2. Garrison Brothers Cowboy Bourbon Texas Straight Bourbon Whiskey — Taste 1
ABV: 70.45%
Average Price: $249
The Whiskey:
This year’s Cowboy Bourbon from Garrison Brothers is a blend of only 118 barrels of six-year-old Texas bourbon. 1,000 bottles of the crafty Texas whiskey will be available in mid-September at the distillery with an additional 8,600 bottles going out nationwide the first week of October.
Bottom Line:
This changes from a crafty grain-forward ABV boom to a svelte and sexy bourbon with insane depth and zero burn. This was … exciting.
1. Elijah Craig Barrel Proof Kentucky Straight Bourbon Whiskey Batch No. C923 — Taste 4
ABV: 66.5%
Average Price: $74
The Whiskey:
The last drop from Elijah Craig Barrel Proof of 2023 is a big one. The whiskey in the bottle is a 13-year and 7-month-old bourbon that was bottled 100% as-is at cask strength.
Bottom Line:
This is another one that changed massively for the better with a touch of water and ice. It truly bloomed in the glass into this foundational Kentucky bourbon that then just kept going and going on the palate with new and fun flavor notes. This is a great sipper.

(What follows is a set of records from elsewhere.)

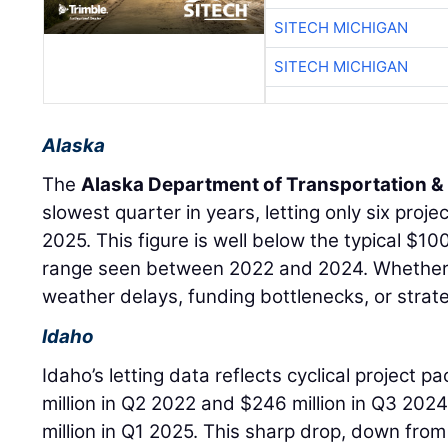
SITECH MICHIGAN
SITECH MICHIGAN
Alaska
The
Alaska Department of Transportation & P
slowest quarter in years, letting only six projec
2025. This figure is well below the typical $10
range seen between 2022 and 2024. Whether
weather delays, funding bottlenecks, or strate
Idaho
Idaho’s letting data reflects cyclical project p
million in Q2 2022 and $246 million in Q3 202
million in Q1 2025. This sharp drop, down from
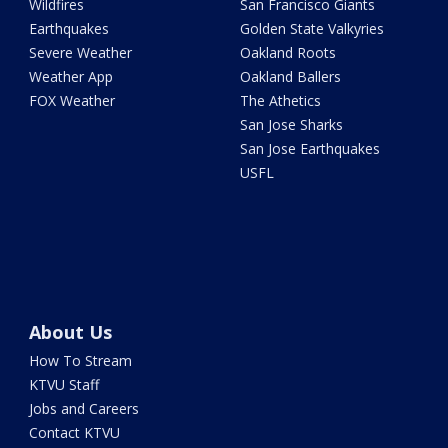
Wildfires
San Francisco Giants
Earthquakes
Golden State Valkyries
Severe Weather
Oakland Roots
Weather App
Oakland Ballers
FOX Weather
The Athetics
San Jose Sharks
San Jose Earthquakes
USFL
About Us
How To Stream
KTVU Staff
Jobs and Careers
Contact KTVU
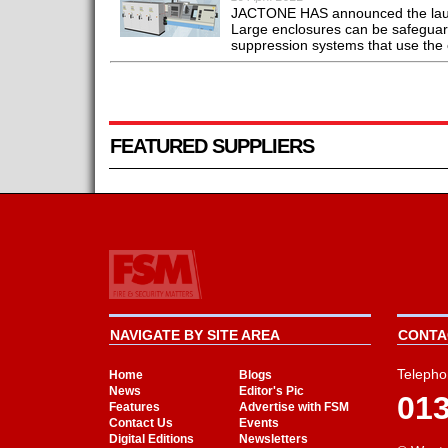
JACTONE HAS announced the launch
Large enclosures can be safeguard
suppression systems that use the c
FEATURED SUPPLIERS
NAVIGATE BY SITE AREA
CONTAC
Telepho
Home
Blogs
News
Editor's Pic
01
Features
Advertise with FSM
Contact Us
Events
Digital Editions
Newsletters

Part 3 — Final Thoughts on the Barrel-Proof Bourbon On Ice
Overall, there wasn’t a bad bourbon on this list. If I were to skip any bottles, it’d be the tenth bottle only. The rest all have something unique to offer.
Now, don’t get me wrong. The top four are mind-blowingly great pours of bourbon over a single rock. And they’re all iconic expressions. With that hint of dilution and a touch of cooling, it is easy to see why those top four bourbons get so much hype. They’re truly that good. Get all four if you’re able.